◆ **WORK ITEM**
From the first line to the last, print the material exactly, skipping the pictures.

◆ **INPUT MATERIAL**
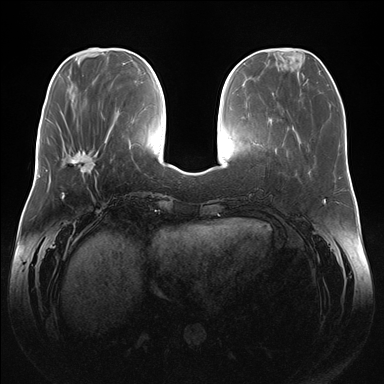
Breast MRI (dynamic contrast-enhanced), one axial slice. Position 53 of 176 along the scan axis. Dynamic contrast-enhanced series, time point 2 of 7 at this slice position (early post-contrast). 1.5 T. TE 1.5 ms, TR 4.1 ms. 384 × 384 image matrix, field of view 380 × 380 mm. Female patient.
Annotated regions visible in this slice (semi-automatically segmented with operator editing):
- enhancing-tissue mask used for the functional tumour volume (all voxels passing the contrast-enhancement thresholds inside the analysis volume; usually the tumour): bounding box (x1, y1, x2, y2) in pixels: (71, 148, 99, 179)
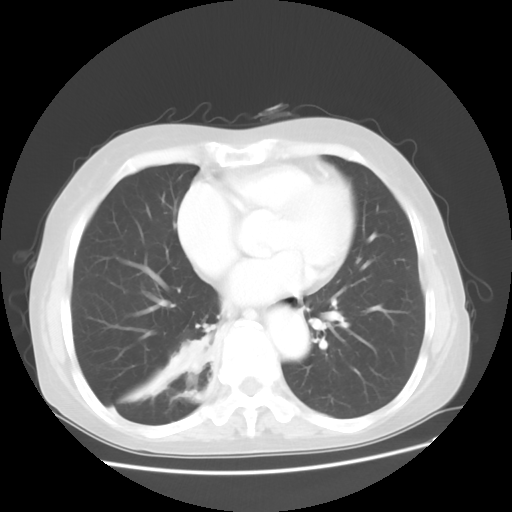
Chest CT, one axial slice; position 16 of 48 along the scan axis; reconstruction kernel STANDARD; lung window (W 1500 / L -600 HU); 5 mm slice thickness; 512 × 512 image matrix. Patient: female, 63 years. Case-level facts recorded for this patient, not image findings: clinical TNM (as recorded): T2 N3 M1b; histopathological grade: G3.
Structures marked on this image (rectangle marked by the reading radiologist):
- lung tumour (recorded histology: small cell carcinoma): box from (x=175, y=327) to (x=213, y=389) px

◆ **TASK RESPONSE**
Breast MRI (dynamic contrast-enhanced), one axial slice. Position 53 of 176 along the scan axis. Dynamic contrast-enhanced series, time point 2 of 7 at this slice position (early post-contrast). 1.5 T. TE 1.5 ms, TR 4.1 ms. 384 × 384 image matrix, field of view 380 × 380 mm. Female patient.
Annotated regions visible in this slice (semi-automatically segmented with operator editing):
- enhancing-tissue mask used for the functional tumour volume (all voxels passing the contrast-enhancement thresholds inside the analysis volume; usually the tumour): bounding box (x1, y1, x2, y2) in pixels: (71, 148, 99, 179)
Chest CT, one axial slice; position 16 of 48 along the scan axis; reconstruction kernel STANDARD; lung window (W 1500 / L -600 HU); 5 mm slice thickness; 512 × 512 image matrix. Patient: female, 63 years. Case-level facts recorded for this patient, not image findings: clinical TNM (as recorded): T2 N3 M1b; histopathological grade: G3.
Structures marked on this image (rectangle marked by the reading radiologist):
- lung tumour (recorded histology: small cell carcinoma): box from (x=175, y=327) to (x=213, y=389) px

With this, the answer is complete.